In other words, this isn’t a narrative book at all, nor should it be.  It’s a purely informational book, a kind of large encyclopedia entry, beautifully laid out, aimed at helping children understand their first instrument a little better.  I won’t say we often read this book from cover to cover, although I do like the logical progression you get from doing so.  More often, we put the book into the Changeling’s hands, and she leads us: first she’ll look at the “String Family” pages, and she’ll run through the names and ask about the instruments.  Then we’ll look at how the violin is made and how it works for a little bit.  We’ll talk about the sizes.  And so on.  We’ll absolutely refer to the text, which is nicely simple at directing how the conversation could go, but it’s not strictly necessary to follow it on each and every page.  This is a beautifully malleable book: it provides topics, words, pictures, and ideas; the reader can mix and combine to suit the needs of the child audience.

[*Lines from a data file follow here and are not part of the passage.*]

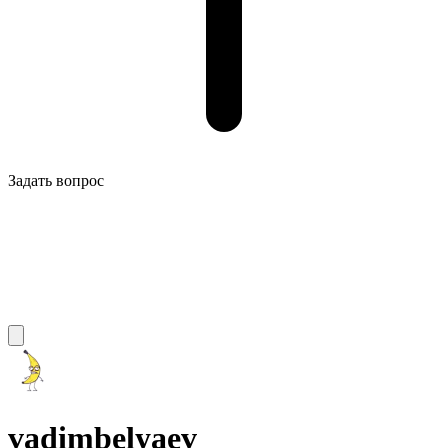
Задать вопрос
vadimbelyaev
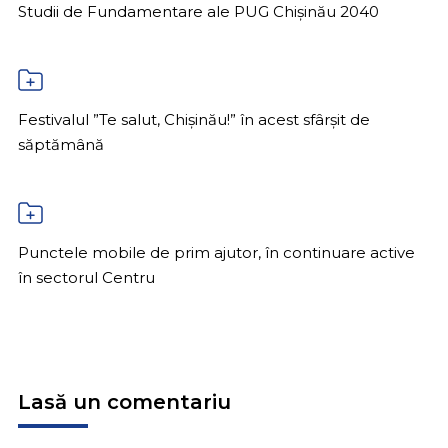
Studii de Fundamentare ale PUG Chișinău 2040
Festivalul ”Te salut, Chișinău!” în acest sfârșit de
săptămână
Punctele mobile de prim ajutor, în continuare active
în sectorul Centru
Lasă un comentariu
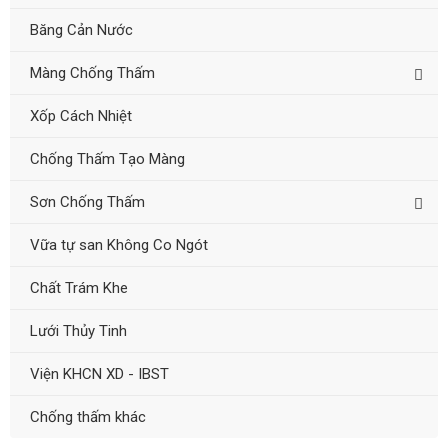
Băng Cản Nước
Màng Chống Thấm
Xốp Cách Nhiệt
Chống Thấm Tạo Màng
Sơn Chống Thấm
Vữa tự san Không Co Ngót
Chất Trám Khe
Lưới Thủy Tinh
Viện KHCN XD - IBST
Chống thấm khác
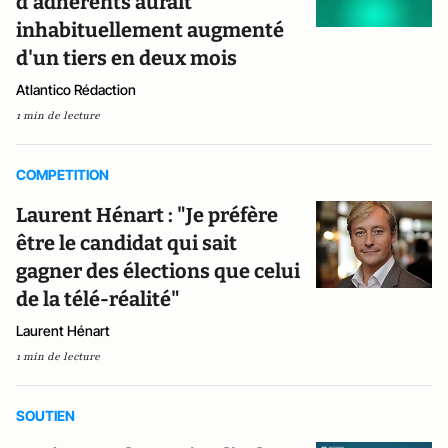
d'adhérents aurait
inhabituellement augmenté
d'un tiers en deux mois
Atlantico Rédaction
1 min de lecture
COMPETITION
Laurent Hénart : "Je préfère
être le candidat qui sait
gagner des élections que celui
de la télé-réalité"
Laurent Hénart
1 min de lecture
SOUTIEN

So how does a typical reading go?  It’s more of a conversation than a reading (which I suspect Kate Riggs would appreciate).  The Changeling will ask for the book and ask for us to sit down to read it.  I’ll open it up and start at the first page.  She’ll flip to look at the “String Family,” and name the instruments, then select her favourites for a bit more chat: “Who plays the cello, Emeh?”  “Your uncle does!”  And so on.  Then we’ll name everyone who plays the violin.  We’ll flip to look at the page about the violin, and she’ll run to take out her own violin.  We’ll talk about the different parts.  When we get to the page about playing the violin, the Changeling will usually have a go at that herself (she likes to “play” Frère Jacques).  If she decides to come back to the book and not just play with her violin, then she likes to hear about Joshua Bell and chamber music for a bit.

So, you see this isn’t at all how we normally read books; this one has a different mode all its own.  We’re usually of the sit down, snuggle, and plow through a few stories type of family.  Instead, this is what I guess we’d call an interactive read.  It really gets her active and excited.  And that’s what makes me love it: it’s a starting point, a jumping off into conversation and activity book.  It’s not a book which wants to be used for its own sake– it wants to be useful to you, at your level.  That’s a nice, companionable book if there ever was one.  It’s straightforward, as I said: “Let me give you what you need, and you can find what’s useful to you here.”

I think, perhaps, it’s time for the Violin to come forward and take a bow.  Thank you for your sterling service in educating my child as to who and what you are, where you came from, and how you’re useful to musicians.  I appreciate that.